In most cases, they will also probably have a phone on or near them.
So that means these are the only tools they'll have—if you put together a lead magnet that requires more than what they have, there is a good chance that they will think “okay, I will do this later” and then put the book down and never come back to it.
It would need to be pretty darn compelling to get them to get out of bed, haul themselves all the way down the stairs to their computer to open up a browser, just to type in some URL into the address bar and fill out a form to get onto your list and grab that tracker.
Think about the average conversion rate of your best lead magnet landing page… now what would happen if you added in all those other hoops in front of it?
Make your lead magnets easy to access:
- No fancy landing pages, just a fast form with instant access
- Hyperlinked inside ebooks
- QR codes inside print books.
So far, the absolute easiest service that I have found for this is ShareDocView. You just upload your lead magnet straight to ShareDocView, configure your settings (ie, require an email address to view the content, allow downloads, etc) and that's it. No putting together fancy landing pages, plus it integrates right in with your email marketing software provider (and if yours isn't on the list, it integrates with Zapier).
You can then create hyperlinks inside your digital books so that readers can tap on the links right there inside your eBook and then immediately have access to your lead magnet.
For print books, I really like using QR codes, because again, people have their phones on them. All the have to do is whip out their phone and use the camera app to scan the code and get instant access to the same lead magnet without jumping through a bunch of hoops. Honestly, it's the next best thing to having pages that we can tap with our fingers and open a web browser on our computers.
When you're choosing a QR Code generator for this, I recommend you use one that allows you to easily track and edit your QR codes later. I use QR.io for mine and for my clients and the dashboard is pretty nice, I like the analytics, and I like that I can go in and make changes to the link later if I need to.
Final Thoughts on Choosing the Right Lead Magnets for Your Book
Rise Above the Competition and Captivate Your Readers!
Your book is more than just a collection of words on pages—it's a powerful tool for business growth and reader engagement. By strategically incorporating lead magnets, you're not just sharing an idea, you're opening a channel of continuous interaction and value exchange with your readers.
Remember, the goal is to turn casual readers into active participants in your business narrative.
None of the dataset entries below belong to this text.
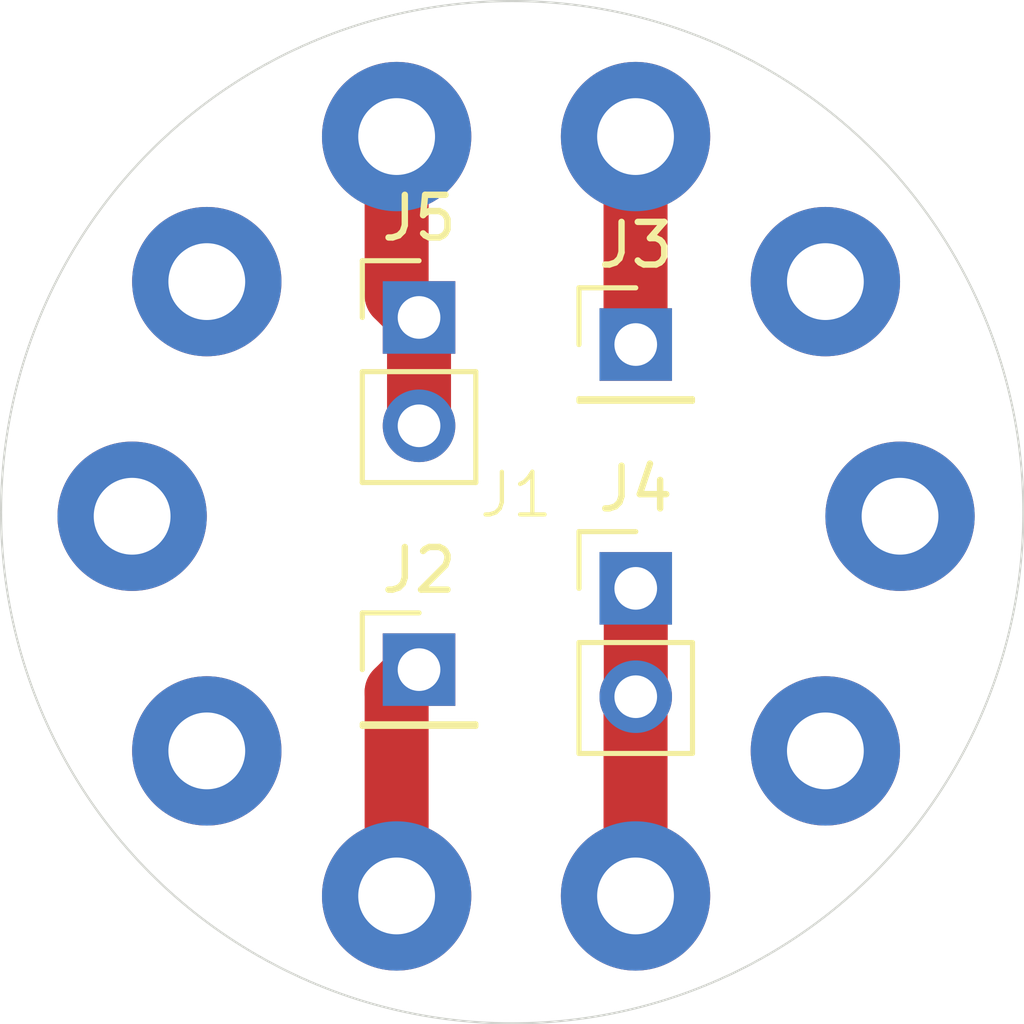
<source format=kicad_pcb>
(kicad_pcb
	(version 20240108)
	(generator "pcbnew")
	(generator_version "8.0")
	(general
		(thickness 1.6)
		(legacy_teardrops no)
	)
	(paper "A4")
	(layers
		(0 "F.Cu" signal)
		(31 "B.Cu" signal)
		(32 "B.Adhes" user "B.Adhesive")
		(33 "F.Adhes" user "F.Adhesive")
		(34 "B.Paste" user)
		(35 "F.Paste" user)
		(36 "B.SilkS" user "B.Silkscreen")
		(37 "F.SilkS" user "F.Silkscreen")
		(38 "B.Mask" user)
		(39 "F.Mask" user)
		(40 "Dwgs.User" user "User.Drawings")
		(41 "Cmts.User" user "User.Comments")
		(42 "Eco1.User" user "User.Eco1")
		(43 "Eco2.User" user "User.Eco2")
		(44 "Edge.Cuts" user)
		(45 "Margin" user)
		(46 "B.CrtYd" user "B.Courtyard")
		(47 "F.CrtYd" user "F.Courtyard")
		(48 "B.Fab" user)
		(49 "F.Fab" user)
		(50 "User.1" user)
		(51 "User.2" user)
		(52 "User.3" user)
		(53 "User.4" user)
		(54 "User.5" user)
		(55 "User.6" user)
		(56 "User.7" user)
		(57 "User.8" user)
		(58 "User.9" user)
	)
	(setup
		(pad_to_mask_clearance 0)
		(allow_soldermask_bridges_in_footprints no)
		(pcbplotparams
			(layerselection 0x00010c0_ffffffff)
			(plot_on_all_layers_selection 0x0000000_00000000)
			(disableapertmacros no)
			(usegerberextensions no)
			(usegerberattributes yes)
			(usegerberadvancedattributes yes)
			(creategerberjobfile no)
			(dashed_line_dash_ratio 12.000000)
			(dashed_line_gap_ratio 3.000000)
			(svgprecision 4)
			(plotframeref no)
			(viasonmask no)
			(mode 1)
			(useauxorigin no)
			(hpglpennumber 1)
			(hpglpenspeed 20)
			(hpglpendiameter 15.000000)
			(pdf_front_fp_property_popups yes)
			(pdf_back_fp_property_popups yes)
			(dxfpolygonmode yes)
			(dxfimperialunits yes)
			(dxfusepcbnewfont yes)
			(psnegative no)
			(psa4output no)
			(plotreference no)
			(plotvalue no)
			(plotfptext no)
			(plotinvisibletext no)
			(sketchpadsonfab no)
			(subtractmaskfromsilk no)
			(outputformat 1)
			(mirror no)
			(drillshape 0)
			(scaleselection 1)
			(outputdirectory "fab/")
		)
	)
	(net 0 "")
	(net 1 "Net-(J1-Pin_6)")
	(net 2 "unconnected-(J1-Pin_4-Pad4)")
	(net 3 "Net-(J1-Pin_2)")
	(net 4 "Net-(J1-Pin_7)")
	(net 5 "unconnected-(J1-Pin_3-Pad3)")
	(net 6 "unconnected-(J1-Pin_9-Pad9)")
	(net 7 "unconnected-(J1-Pin_8-Pad8)")
	(net 8 "unconnected-(J1-Pin_10-Pad10)")
	(net 9 "Net-(J1-Pin_1)")
	(net 10 "unconnected-(J1-Pin_5-Pad5)")
	(footprint "Rotary:Rotary2x5" (layer "F.Cu") (at 129.91 94.195))
	(footprint "Connector_PinHeader_2.54mm:PinHeader_1x02_P2.54mm_Vertical" (layer "F.Cu") (at 132.715 95.885))
	(footprint "Connector_PinHeader_2.54mm:PinHeader_1x01_P2.54mm_Vertical" (layer "F.Cu") (at 132.715 90.17))
	(footprint "Connector_PinHeader_2.54mm:PinHeader_1x02_P2.54mm_Vertical" (layer "F.Cu") (at 127.635 89.535))
	(footprint "Connector_PinHeader_2.54mm:PinHeader_1x01_P2.54mm_Vertical" (layer "F.Cu") (at 127.635 97.79))
	(gr_circle
		(center 129.818844 94.1)
		(end 139.978844 87.75)
		(stroke
			(width 0.05)
			(type default)
		)
		(fill none)
		(layer "Edge.Cuts")
		(uuid "f0d514db-7dc8-46b4-8e07-f9fdd137c059")
	)
	(segment
		(start 132.71 85.295)
		(end 132.71 90.165)
		(width 1.5)
		(layer "F.Cu")
		(net 1)
		(uuid "0bca86da-16b0-4516-b995-aa9b1aa4d1db")
	)
	(segment
		(start 132.71 90.165)
		(end 132.715 90.17)
		(width 1.5)
		(layer "F.Cu")
		(net 1)
		(uuid "9d726fbc-b30f-4726-a17e-02872c747e2a")
	)
	(segment
		(start 132.71 98.43)
		(end 132.715 98.425)
		(width 1.5)
		(layer "F.Cu")
		(net 3)
		(uuid "775dc2a5-5572-4e6f-9cb8-cb6da7c7ab67")
	)
	(segment
		(start 132.715 98.425)
		(end 132.715 95.885)
		(width 1.5)
		(layer "F.Cu")
		(net 3)
		(uuid "8798674f-95bc-45e8-b0d8-13b91b2c02e3")
	)
	(segment
		(start 132.71 103.095)
		(end 132.71 98.43)
		(width 1.5)
		(layer "F.Cu")
		(net 3)
		(uuid "d12ad5bd-aff4-4789-ad63-097894cd9c3d")
	)
	(segment
		(start 127.635 89.535)
		(end 127.635 92.075)
		(width 1.5)
		(layer "F.Cu")
		(net 4)
		(uuid "76559389-d77b-4e52-9343-f62b7239f7bd")
	)
	(segment
		(start 127.11 85.295)
		(end 127.11 89.01)
		(width 1.5)
		(layer "F.Cu")
		(net 4)
		(uuid "8df80ec6-ce62-4604-abdf-46589811c196")
	)
	(segment
		(start 127.11 89.01)
		(end 127.635 89.535)
		(width 1.5)
		(layer "F.Cu")
		(net 4)
		(uuid "95eee78a-76c3-426c-82ad-fd623cc5e1d0")
	)
	(segment
		(start 127.11 103.095)
		(end 127.11 98.315)
		(width 1.5)
		(layer "F.Cu")
		(net 9)
		(uuid "4a580e23-f864-4e1b-b953-e3abf0cbd080")
	)
	(segment
		(start 127.11 98.315)
		(end 127.635 97.79)
		(width 1.5)
		(layer "F.Cu")
		(net 9)
		(uuid "c9d69e5c-8901-4881-80fb-d5539d4eda2b")
	)
)

</source>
Lead magnets like worksheets, quizzes, and even more creative options like custom playlists or visual artworks, are not just add-ons—they're essential components that enrich the reader's experience and deepen their connection with your content.
In fact, with the right lead magnets, each book becomes a bridge, leading the reader from a single interaction to a lasting relationship with your brand. This is where trust is built, where value is exchanged, and where readers become not just followers but advocates and clients.
So, as you put pen to paper, or fingers to keyboard, remember that your book is a canvas for not just your ideas, but for building relationships, driving engagement, and growing your business. Let your lead magnets be the catalysts that transform your readers into your community, and your words into actions.